Estaba sentada allí, en el medio de un mundo que no alcanzaba a distinguir. Pensaba en una forma de ser más que niebla para vos, buscaba desesperadamente algo inverosímil en el viento, en los panaderos, en las piedras.
Me detuve un segundo, dejé de lado los gritos de mi cabeza, me concentré en la sombra del árbol que se proyectaba sobre mí. Tenía que encontrar un misterio en aquel juego de luces, realmente necesitaba sentir que había logrado llegar más allá. ¿Más allá de qué? Creo que olvidé preguntarme eso antes de sumergirme. Era un sueño florido, un abanico de cristales que se rompían y me arrastraban hasta un abismo. Las sombras me depositaron, cuidadosamente, en el fondo de la nada, de la fútil nostalgia. Un ruido de hojas arrastradas por el viento me mostró la miseria. Es tan fácil apuntar con el dedo, condenar, amonestar, pero resulta completamente devastador sentir la miseria en tu corazón. Entonces te preguntás si has sido demasiado cruel, demasiado obstinada, demasiado férrea en tus decisiones. Abrís los ojos ante muchas cosas, pero te cagás con otras y a veces no llegás a nada.
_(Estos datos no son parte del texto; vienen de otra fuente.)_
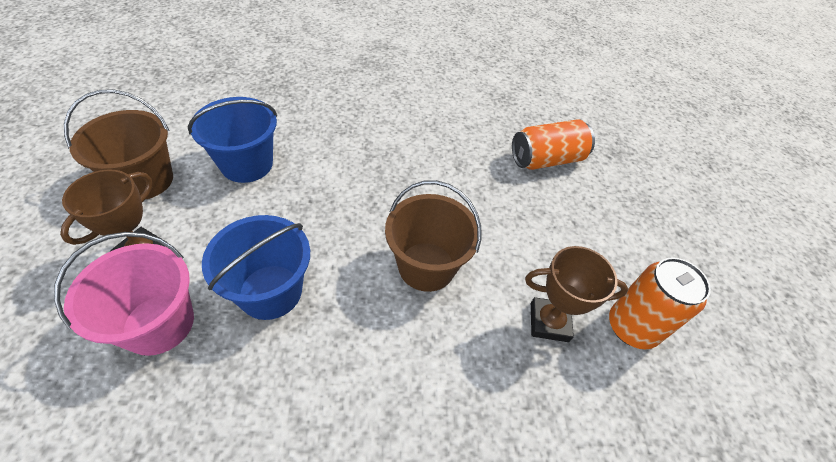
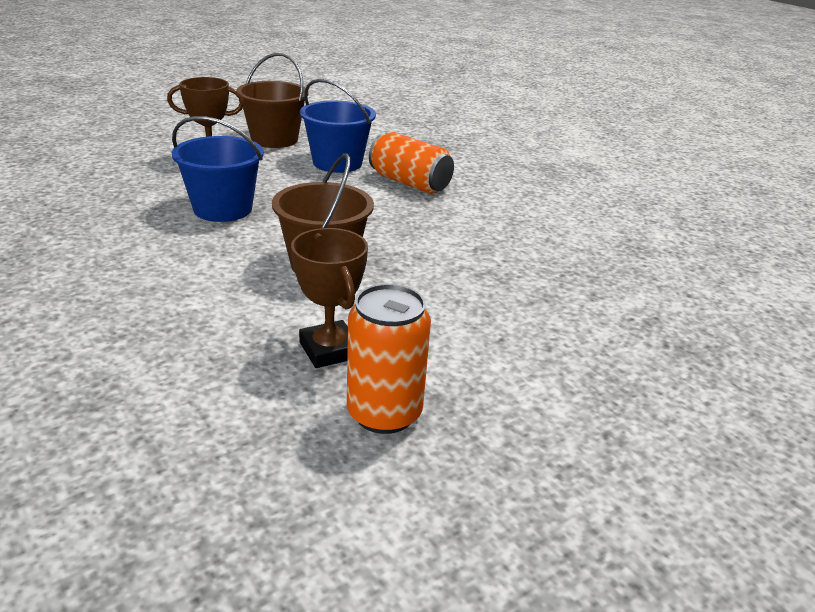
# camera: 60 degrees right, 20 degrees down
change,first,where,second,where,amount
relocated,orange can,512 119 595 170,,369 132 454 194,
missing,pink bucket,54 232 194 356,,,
Y sí, estaba a punto de darme cuenta de mis errores, de ser una buena ciudadana occidental y cristiana, pero una melodía me devolvió a la realidad (¿O sería eso fantasía?). La melodía no era nada extraño, sólo un tipo que canturreaba alegremente su borrachera de la noche anterior. Abrí los ojos, había estado sumergida en un sueño durante algo más de una hora, pero no estoy segura de qué tipo de sueño era, porque hay sueños que se viven de verdad. Probablemente, en ese lapso de inconsciencia haya llegado más allá. Pero más allá de qué?